Zacisnąłem usta w wąską linię, mrużąc oczy przy jednoczesnym śledzeniu ruchów Zacka. Na moje usta wypłynął kolejny grymas, gdy oszacowałem stan tej pięknej buźki. Nie wyglądała za dobrze z uwidaczniającym się sińcem i spływającą spomiędzy warg krwią. Przesadziłem? Nie, wiedząc jak mało brakowało, by to wszystko skończyło się dużo gorzej, nie mogę myśleć, że mnie poniosło. Ależ skąd, można by rzec, że byłem delikatny. Zack sam jest sobie winien, nikt w końcu nie kazał mu zgrywać obrażonej panienki. Nie jestem księciem, który z pokorą zniesie uderzenie w twarz, szybko o nim zapominając. Obydwaj jesteśmy facetami i obydwaj wiemy co się dzieje, gdy dochodzi do użytku rąk w sposób jaki zaprezentował Zack. Nie wydaje mi się, by spodziewał się mojego wycofania. Nie miałem więc wyrzutów. Wręcz przeciwnie, byłem z siebie dumny, ponieważ nie zdążyłem zatracić świadomości. Opanowałem się, robiąc duży krok w kierunku normalności. To przecież nieważne, że nie stanowił on nawet jednej setnej drogi do przebycia.
I czego się szczerzy? Skrzywiłem się jeszcze bardziej, widząc oblane czerwienią zęby. Mi bynajmniej nie było do śmiechu po tym co usłyszałem. Nie chciałem od niego żadnych uczuć i nie chciałem wiedzieć, że takie istniały, nawet jeśli faktycznie tak było. Niecierpliwiąc się, czekałem na odpowiedź, nawet jeśli nie spodziewałem się usłyszeć niczego dobrego. Sprawnie ignorowałem cholernie dziwne uczucie tlące się gdzieś w moim wnętrzu i mocno kontrastujące z całą niechęcią do zackowej miłości. Byłem pewien, że nie chcę tego gówna, ale czułem coś dziwnego. Coś poza wkurwieniem i dystansem do tego uczucia, o którym powiadomił mnie chłopak. Ale nie chciałem wiedzieć co to może być i w pełni skupiłem się na niechęci. To było jedyne słuszne nastawienie względem tego nieoczekiwanego wyznania.

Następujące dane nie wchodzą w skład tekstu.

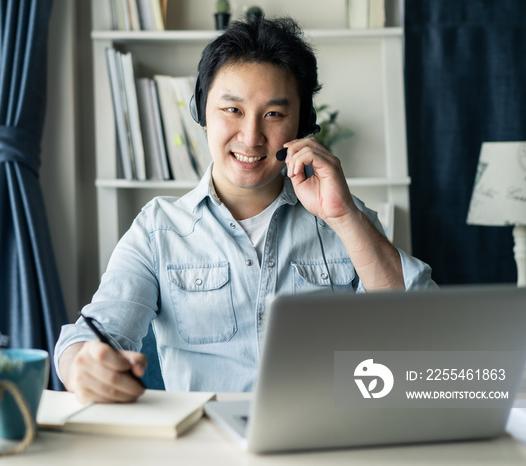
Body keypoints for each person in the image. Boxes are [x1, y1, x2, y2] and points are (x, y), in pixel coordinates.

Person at [55, 17, 437, 403]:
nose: (251, 136)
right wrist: (81, 363)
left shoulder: (347, 218)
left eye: (274, 114)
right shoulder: (158, 228)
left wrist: (343, 217)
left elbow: (424, 329)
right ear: (202, 113)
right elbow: (91, 334)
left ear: (303, 126)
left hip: (321, 446)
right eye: (232, 110)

Nie odrywałem wzroku od Zacka i z wyrażającą wiele emocji twarzą, przysłuchiwałem się jego słowom. Więc nie wiedział tego wtedy. Nie wiedział, że mnie... No. Czyli może mu się teraz coś wydawać. Mógł się pomylić, źle odebrać pewne rzeczy. Wyobrazić to sobie. Tak po prostu... Źle myśleć. Przecież to nie takie niemożliwe. Wzdrygnąłem się słysząc niedokończone zdanie. Moglibyśmy co? Nie moglibyśmy. W żadnym wypadku nie mog...
Zacisnąłem pięści, widząc oczami wyobraźni wizję tego jak wszystko mogłoby potoczyć się, gdyby nie tamta noc. Kolejne dziwne i wyjątkowo nieprzyjemne uczucie przeszyło moje ciało. Żal? Idiotyzm. Na pewno nie byłoby tak jak przypuszcza Zack. Przecież... Przecież to niemożliwe.

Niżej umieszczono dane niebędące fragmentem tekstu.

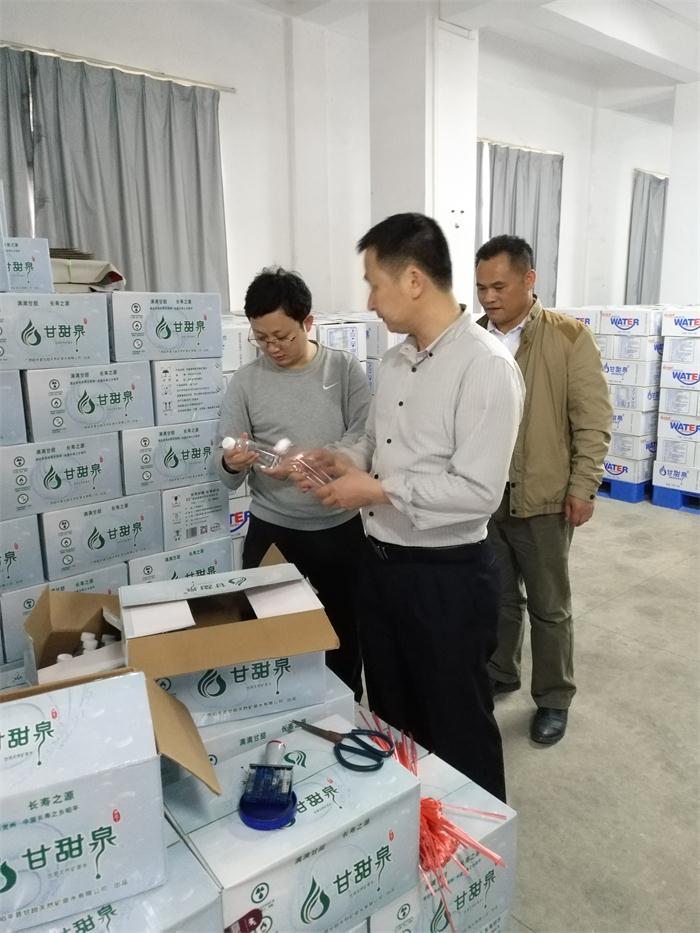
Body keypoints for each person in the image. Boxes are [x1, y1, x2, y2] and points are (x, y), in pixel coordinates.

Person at [292, 214, 524, 802]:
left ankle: (473, 847)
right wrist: (340, 459)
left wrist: (377, 491)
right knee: (393, 717)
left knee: (456, 726)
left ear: (414, 280)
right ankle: (411, 830)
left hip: (446, 579)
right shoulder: (396, 362)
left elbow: (478, 492)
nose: (370, 301)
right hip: (380, 568)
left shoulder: (485, 366)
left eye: (375, 284)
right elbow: (377, 442)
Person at [475, 234, 612, 745]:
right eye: (482, 288)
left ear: (529, 279)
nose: (489, 297)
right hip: (487, 496)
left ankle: (554, 696)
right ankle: (501, 670)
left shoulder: (568, 338)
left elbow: (592, 420)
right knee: (499, 596)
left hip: (545, 496)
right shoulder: (474, 339)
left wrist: (584, 486)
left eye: (499, 286)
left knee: (550, 606)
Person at [217, 267, 371, 701]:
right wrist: (231, 461)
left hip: (339, 530)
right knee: (268, 643)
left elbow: (365, 437)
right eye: (261, 338)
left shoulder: (343, 369)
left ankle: (344, 715)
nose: (272, 348)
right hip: (273, 532)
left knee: (343, 640)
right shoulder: (246, 382)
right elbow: (225, 468)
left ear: (308, 322)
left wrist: (324, 458)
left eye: (282, 336)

Ocknąłem się, gdy usłyszałem swoje myśli wypowiedziane na głos przez chłopaka. Mój wzrok wciąż był utkwiony w nim. Kolejne niezrozumiałe emocje wypełniły czarne tęczówki, gdy dodał następne słowa. Powinna pasować mi ta deklaracja. Przecież nie potrzebowałem jego zasranej miłości. A jednak w żadnym stopniu się nie ucieszyłem. Nie pojawiła się nawet żadna ulga, lecz coś zgoła innego. Zupełnie innego. Przeciwnego. Kurwa, co się ze mną dzieje? Co to za irracjonalna sytuacja?
Teraz już wpatrywałem się z niego z mieszanką kompletnie sprzecznych uczuć, w efekcie czego ostatecznie przeważyła bezradność. Zagubienie. Nie potrafiłem poradzić sobie z tym co czułem, a jednocześnie sam nie wiedziałem czym to było. Zmrużyłem oczy i zacisnąłem pięści, przeszywając swym spojrzeniem Zacka. Co miałem zrobić? Czułem się dziwnie. Nieswojo i niezręcznie. Ponadto poczułem nagłe zaniepokojenie widząc, że z chłopakiem dzieje się coś niepożądanego. Powinienem wyjść. Iść w pizdu i ochłonąć. Ale stałem w miejscu i wciąż patrzyłem na chłopaka, nie odrywając wzroku, gdy usłyszałem wyraźny nakaz. Zmarszczyłem brwi niezaprzeczalnie dostrzegając łzy. Zaczął dziwnie oddychać. Dziwnie wyglądać. On...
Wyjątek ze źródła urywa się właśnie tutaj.